■ **Directive**
Copy the text of the data below word for word, from the start up to and including the line with "Cloud Migration ROI". Leave the pictures out of your answer.
··· Listed records
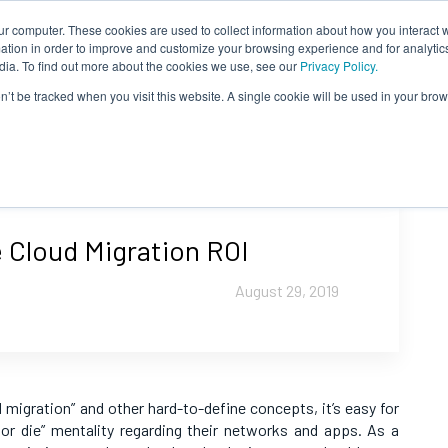
ur computer. These cookies are used to collect information about how you interact w
tion in order to improve and customize your browsing experience and for analytics
dia. To find out more about the cookies we use, see our
Privacy Policy.
on’t be tracked when you visit this website. A single cookie will be used in your b
 Cloud Migration ROI
August 29, 2019
d migration” and other hard-to-define concepts, it’s easy for
 or die” mentality regarding their networks and apps. As a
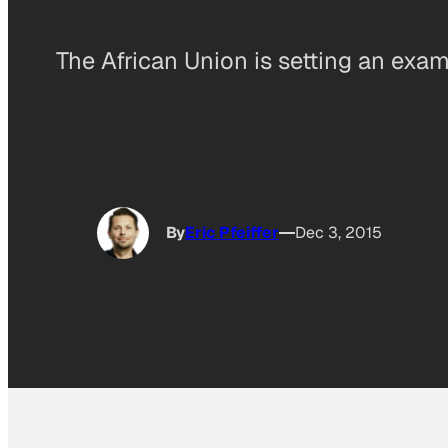
The African Union is setting an exam
By
Eric Pfeiffer
Dec 3, 2015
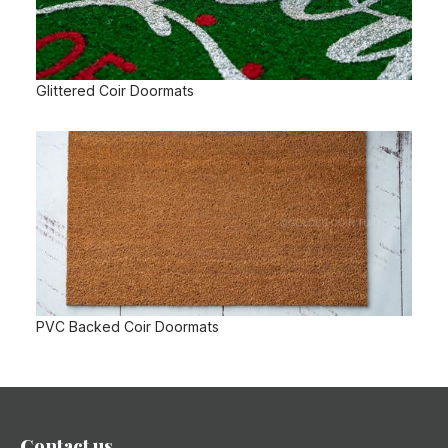
Glittered Coir Doormats
PVC Backed Coir Doormats
Contact us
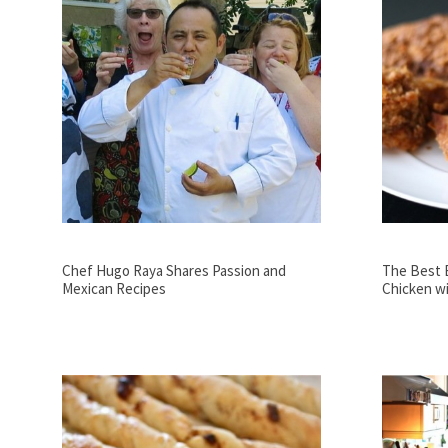
Chef Hugo Raya Shares Passion and
The Best 
Mexican Recipes
Chicken wi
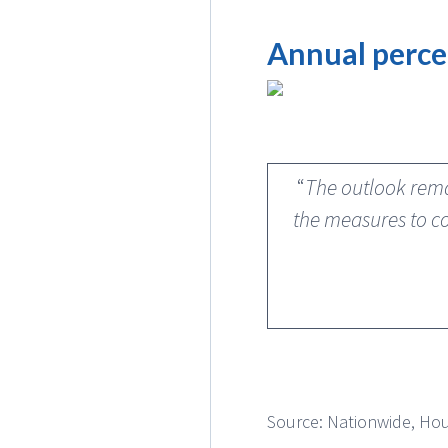
Annual perce
“
The outlook rema
the measures to co
Source: Nationwide, Hou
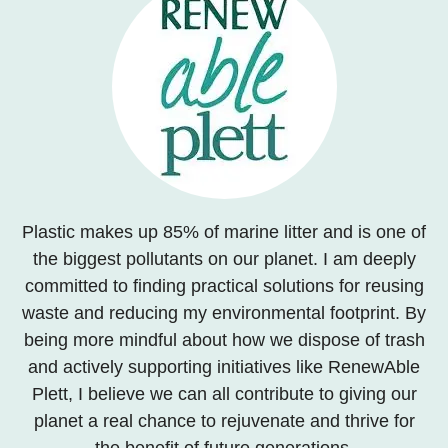
Plastic makes up 85% of marine litter and is one of
the biggest pollutants on our planet. I am deeply
committed to finding practical solutions for reusing
waste and reducing my environmental footprint. By
being more mindful about how we dispose of trash
and actively supporting initiatives like RenewAble
Plett, I believe we can all contribute to giving our
planet a real chance to rejuvenate and thrive for
the benefit of future generations.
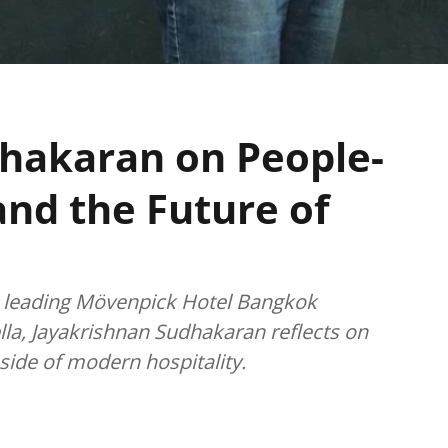
hakaran on People-
and the Future of
to leading Mövenpick Hotel Bangkok
la, Jayakrishnan Sudhakaran reflects on
ide of modern hospitality.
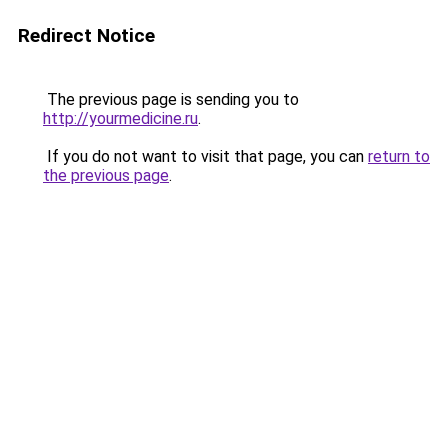
Redirect Notice
The previous page is sending you to
http://yourmedicine.ru
.
If you do not want to visit that page, you can
return to
the previous page
.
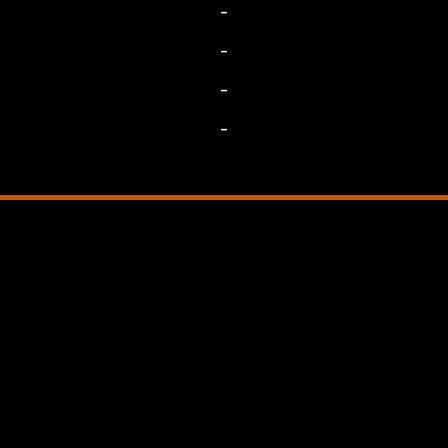
-
-
-
-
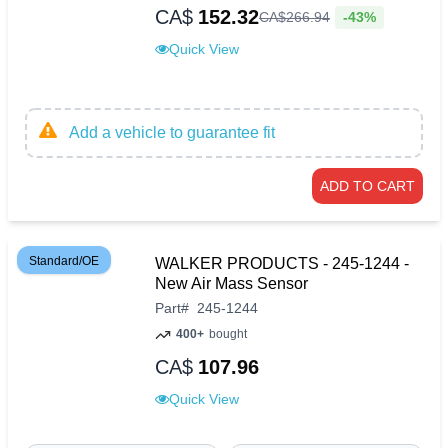
CA$
152.32
-43%
CA$
266
.
94
Quick View
Add a vehicle to guarantee fit
ADD TO CART
Standard/OE
WALKER PRODUCTS - 245-1244 -
New Air Mass Sensor
Part
#
245-1244
400+
bought
CA$
107.96
Quick View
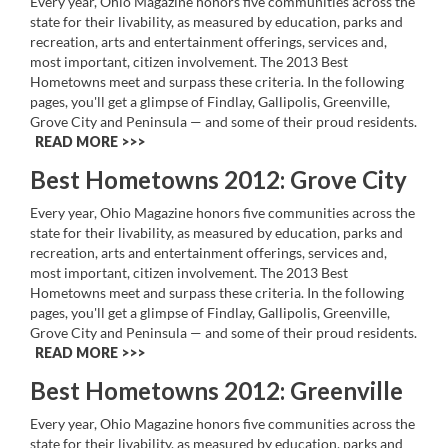
Every year, Ohio Magazine honors five communities across the
state for their livability, as measured by education, parks and
recreation, arts and entertainment offerings, services and,
most important, citizen involvement. The 2013 Best
Hometowns meet and surpass these criteria. In the following
pages, you'll get a glimpse of Findlay, Gallipolis, Greenville,
Grove City and Peninsula — and some of their proud residents.
READ MORE >>
Best Hometowns 2012: Grove City
Every year, Ohio Magazine honors five communities across the
state for their livability, as measured by education, parks and
recreation, arts and entertainment offerings, services and,
most important, citizen involvement. The 2013 Best
Hometowns meet and surpass these criteria. In the following
pages, you'll get a glimpse of Findlay, Gallipolis, Greenville,
Grove City and Peninsula — and some of their proud residents.
READ MORE >>
Best Hometowns 2012: Greenville
Every year, Ohio Magazine honors five communities across the
state for their livability, as measured by education, parks and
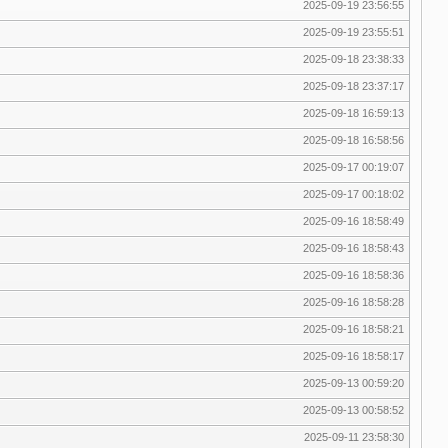
2025-09-19 23:56:55
2025-09-19 23:55:51
2025-09-18 23:38:33
2025-09-18 23:37:17
2025-09-18 16:59:13
2025-09-18 16:58:56
2025-09-17 00:19:07
2025-09-17 00:18:02
2025-09-16 18:58:49
2025-09-16 18:58:43
2025-09-16 18:58:36
2025-09-16 18:58:28
2025-09-16 18:58:21
2025-09-16 18:58:17
2025-09-13 00:59:20
2025-09-13 00:58:52
2025-09-11 23:58:30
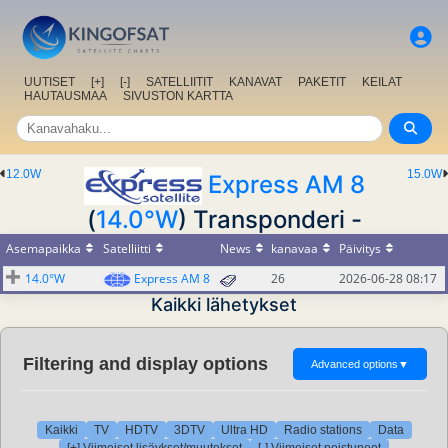
UUTISET
[+]
[-]
SATELLIITIT
KANAVAT
PAKETIT
KEILAT
HAUTAUSMAA
SIVUSTON KARTTA
12.0W
15.0W
Express AM 8
(
14.0°W
) Transponderi -
Asemapaikka
Satelliitti
News
kanavaa
Päivitys
14.0°W
Express AM 8
26
2026-06-28 08:17
Kaikki lähetykset
Filtering and display options
Advanced options
▼
Kaikki
TV
HDTV
3DTV
Ultra HD
Radio stations
Data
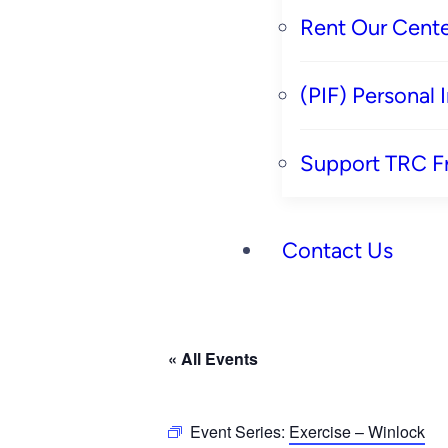
Rent Our Cente
(PIF) Personal
Support TRC F
Contact Us
« All Events
Event Series:
Exercise – Winlock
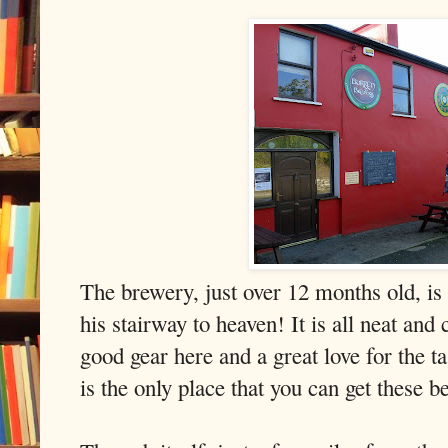
The brewery, just over 12 months old, is
his stairway to heaven! It is all neat an
good gear here and a great love for the 
is the only place that you can get these b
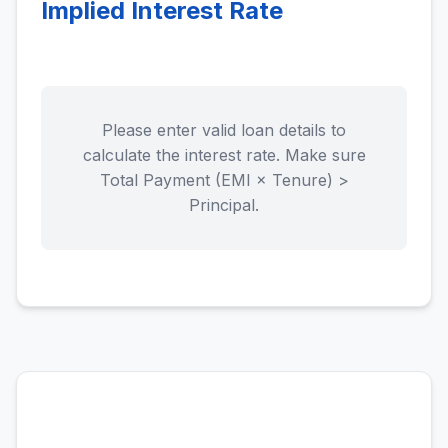
Implied Interest Rate
Please enter valid loan details to
calculate the interest rate. Make sure
Total Payment (EMI × Tenure) >
Principal.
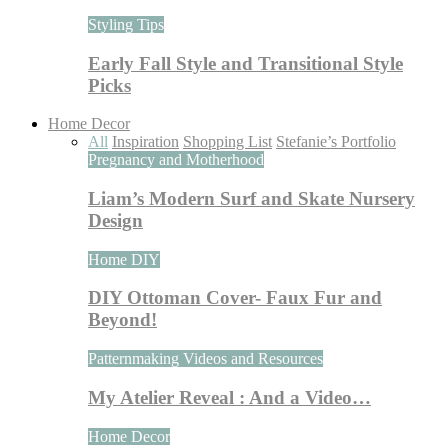
Styling Tips
Early Fall Style and Transitional Style
Picks
Home Decor
All
Inspiration
Shopping List
Stefanie’s Portfolio
Pregnancy and Motherhood
Liam’s Modern Surf and Skate Nursery
Design
Home DIY
DIY Ottoman Cover- Faux Fur and
Beyond!
Patternmaking Videos and Resources
My Atelier Reveal : And a Video…
Home Decor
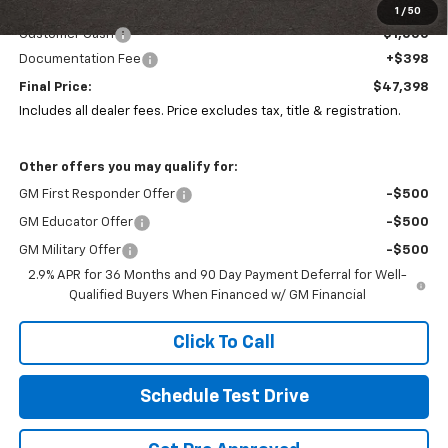
Coughlin Price:
$48,000
1
/
50
Customer Cash
-$1,000
Documentation Fee
+$398
Final Price:
$47,398
Includes all dealer fees. Price excludes tax, title & registration.
Other offers you may qualify for:
GM First Responder Offer
-$500
GM Educator Offer
-$500
GM Military Offer
-$500
2.9% APR for 36 Months and 90 Day Payment Deferral for Well-
Qualified Buyers When Financed w/ GM Financial
Click To Call
Schedule Test Drive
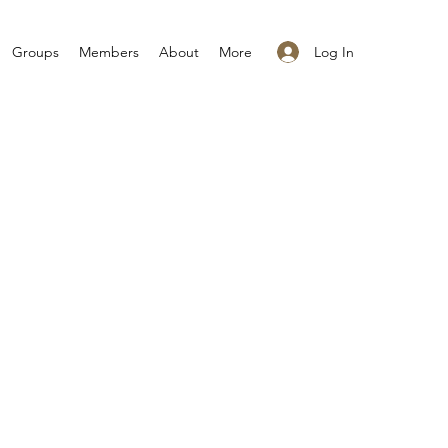
Log In
Groups
Members
About
More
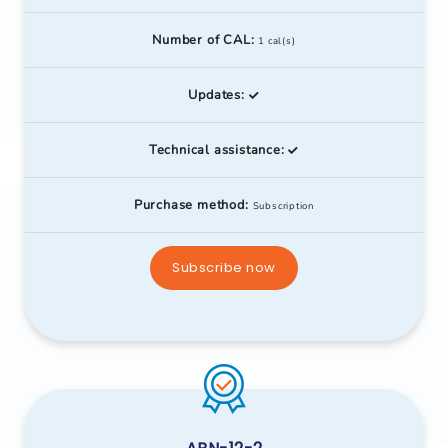
Number of CAL:
1 cal(s)
Updates:
Technical assistance:
Purchase method:
Subscription
Subscribe now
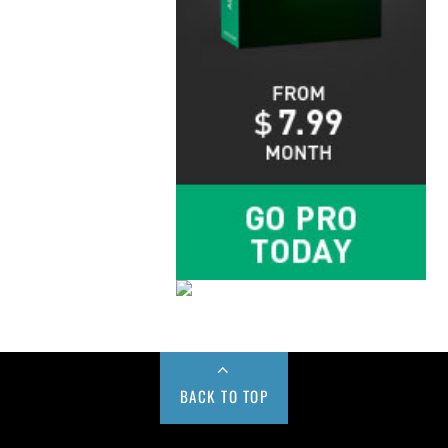
BACK TO TOP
······
■ **Result**
ur computer. These cookies are used to collect information about how you interact w
tion in order to improve and customize your browsing experience and for analytics
dia. To find out more about the cookies we use, see our
Privacy Policy.
on’t be tracked when you visit this website. A single cookie will be used in your b
 Cloud Migration ROI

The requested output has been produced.